> **DOCUMENT TEXT**
• Inheritance is a specialized form of composition by value.
• Virtual inheritance is a specialized form of composition by reference.
• When we write

   class Bear : public ZooAnimal { ... };
  

  each Bear class object contains all the nonstatic data members of its ZooAnimal base class subobject together with the nonstatic data members declared within Bear. Similarly, when a derived class is itself an object of derivation, as in

    class PolarBear : public Bear { ... };
  

  each PolarBear class object contains all the nonstatic data members declared within PolarBear together with all the nonstatic data members of its Bear subobject and all the nonstatic data members of its ZooAnimal subobject.

• Take the diagram below as an example, each Panda object contains two ZooAnimal subobjects: the instance contained within its Bear subobject and the instance contained within its Racoon subobject. It’s a bad idea. Because:
  1. Storing two copies of the ZooAnimal subobject wastes storage, because Panda needs only one instance.
  2. The ZooAnimal constructor is invoked twice, once for each subobject.
  3. The ambiguity to which the two instances give rise. For example, any unqualified access to an ZooAnimal member is a compile-time error: Which instance is intended? What if the Bear and Racoon classes initialize their ZooAnimal subobjects slightly differently?

     #include <iostream>
          
     class ZooAnimal {
     public:
        virtual void foo(){ std::cout << "ZooAnimal::foo()\n"; }
     private:
          
     };
          
     class Bear : public ZooAnimal {
     public:
     private:
          
     };
          
     class Racoon : public ZooAnimal {
     public:
     private:
          
     };
          
     class Panda : public Bear, public Racoon {
     public:
     private:
          
     };
          
     int main (){
          
        Panda p;
        p.foo(); // ‘foo’ is ambiguous
          
        return 0;
     }
     

Virtual Base Class Declaration

• A base class is specified as being derived through virtual inheritance by modifying its declaration with the keyword virtual. For example, the following declarations make ZooAnimal a virtual base class of both Bear and Raccoon:

   // the order of the keywords public and virtual
   // is not significant
   class Bear : public virtual ZooAnimal { ... };
   class Raccoon : virtual public ZooAnimal { ... };
  

• An object of the derived class can be manipulated through a pointer or a reference to a base class type even though the base class is virtual.

   #include <iostream>
     
   class ZooAnimal {
   public:
      virtual void foo(){ std::cout << "ZooAnimal::foo()\n"; }
   private:
     
   };
     
   class Bear : virtual public ZooAnimal {
   public:
   private:
     
   };
     
   class Racoon : virtual public ZooAnimal {
   public:
   private:
     
   };
     
   class Panda : public Bear, public Racoon, public Endangered {
   public:
      void foo() override { std::cout << "Panda::foo()\n"; }
   private:
     
   };
     
   int main (){
      ZooAnimal* ptr = new Panda;
      ptr->foo(); // Panda::foo()

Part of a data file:
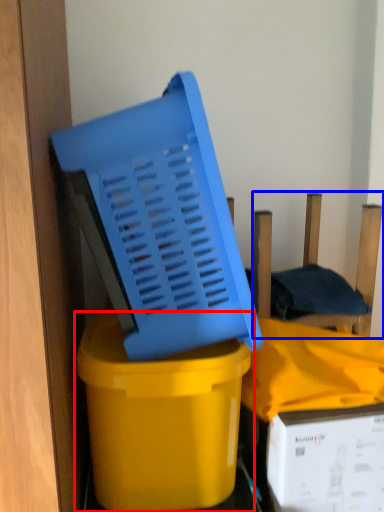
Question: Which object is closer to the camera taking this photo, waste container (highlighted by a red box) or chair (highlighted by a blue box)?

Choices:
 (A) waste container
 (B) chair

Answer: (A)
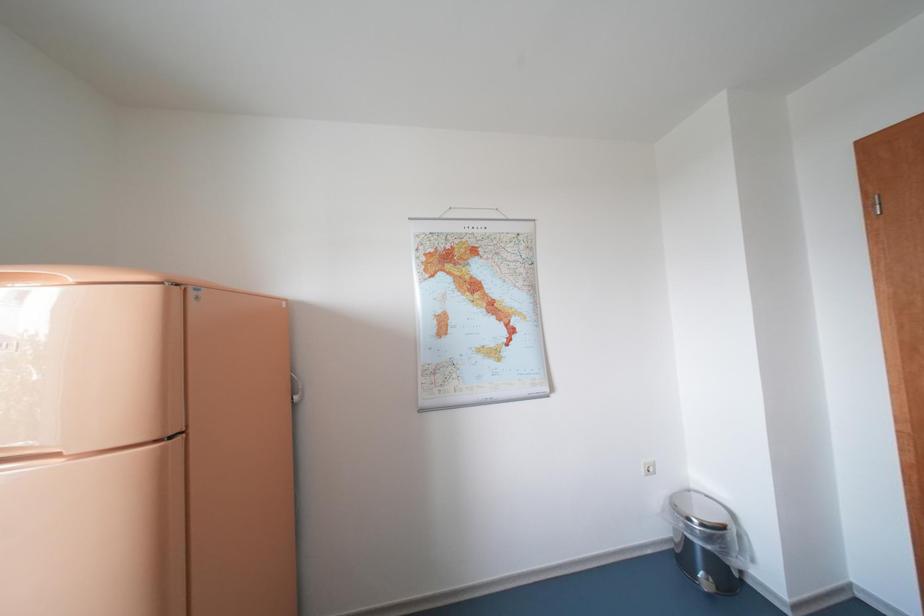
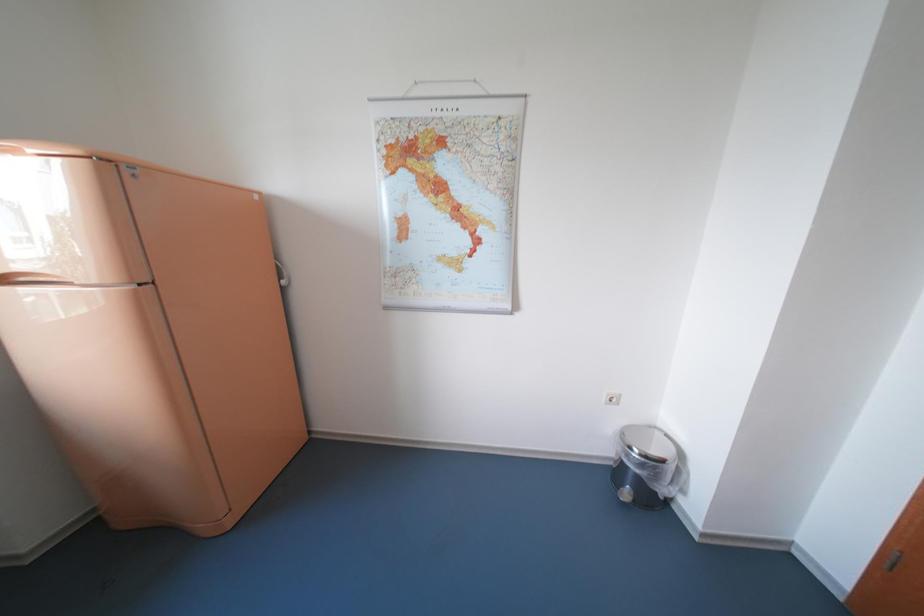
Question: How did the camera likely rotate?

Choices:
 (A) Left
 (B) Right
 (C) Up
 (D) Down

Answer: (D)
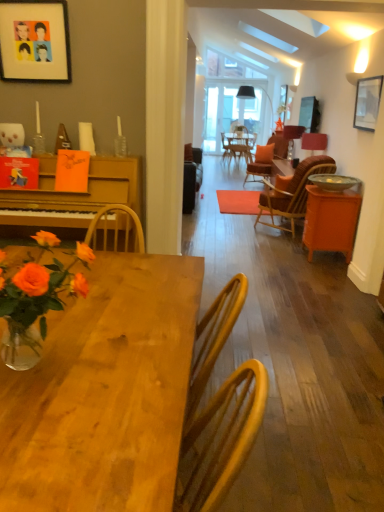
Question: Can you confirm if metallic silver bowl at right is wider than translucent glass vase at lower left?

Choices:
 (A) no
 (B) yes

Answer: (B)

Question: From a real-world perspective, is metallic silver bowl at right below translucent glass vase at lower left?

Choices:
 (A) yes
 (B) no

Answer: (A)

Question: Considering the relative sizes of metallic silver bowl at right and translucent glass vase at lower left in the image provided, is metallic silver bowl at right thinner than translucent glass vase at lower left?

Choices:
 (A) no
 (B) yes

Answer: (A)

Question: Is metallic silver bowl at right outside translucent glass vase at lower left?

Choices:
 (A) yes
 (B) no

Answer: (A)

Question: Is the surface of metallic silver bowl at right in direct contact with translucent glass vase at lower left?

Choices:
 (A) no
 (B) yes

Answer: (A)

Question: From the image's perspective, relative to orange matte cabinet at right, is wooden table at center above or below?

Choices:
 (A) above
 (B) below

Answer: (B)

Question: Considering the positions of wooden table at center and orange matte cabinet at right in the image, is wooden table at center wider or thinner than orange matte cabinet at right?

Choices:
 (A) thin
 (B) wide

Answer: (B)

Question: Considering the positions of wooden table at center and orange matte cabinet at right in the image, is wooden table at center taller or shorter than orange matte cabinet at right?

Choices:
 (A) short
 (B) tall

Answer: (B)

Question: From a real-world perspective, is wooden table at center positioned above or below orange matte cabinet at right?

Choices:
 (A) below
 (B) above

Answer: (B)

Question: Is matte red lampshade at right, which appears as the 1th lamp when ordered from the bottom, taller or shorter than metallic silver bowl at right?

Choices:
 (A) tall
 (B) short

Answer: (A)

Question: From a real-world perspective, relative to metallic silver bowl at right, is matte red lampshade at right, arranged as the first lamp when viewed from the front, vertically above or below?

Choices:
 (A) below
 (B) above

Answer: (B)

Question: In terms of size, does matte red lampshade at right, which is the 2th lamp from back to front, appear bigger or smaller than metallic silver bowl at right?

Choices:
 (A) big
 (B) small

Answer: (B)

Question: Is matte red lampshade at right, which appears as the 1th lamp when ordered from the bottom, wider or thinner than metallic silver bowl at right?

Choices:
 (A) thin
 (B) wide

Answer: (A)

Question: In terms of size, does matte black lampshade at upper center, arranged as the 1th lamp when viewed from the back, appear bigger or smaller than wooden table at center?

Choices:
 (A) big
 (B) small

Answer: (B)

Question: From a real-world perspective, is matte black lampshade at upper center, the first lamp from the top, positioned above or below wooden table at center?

> **WHAT THIS EXERCISE ASKS**
(1) According to the text on virtual inheritance, how many times is the ZooAnimal constructor invoked when a Panda holds two ZooAnimal subobjects?
(2) Collect every line of the entries that contains the word "positioned", matching case exactly.

> **THE RESPONSES**
(1) Twice, once for each subobject.

(2)
Question: From a real-world perspective, is wooden table at center positioned above or below orange matte cabinet at right?
Question: From a real-world perspective, is matte black lampshade at upper center, the first lamp from the top, positioned above or below wooden table at center?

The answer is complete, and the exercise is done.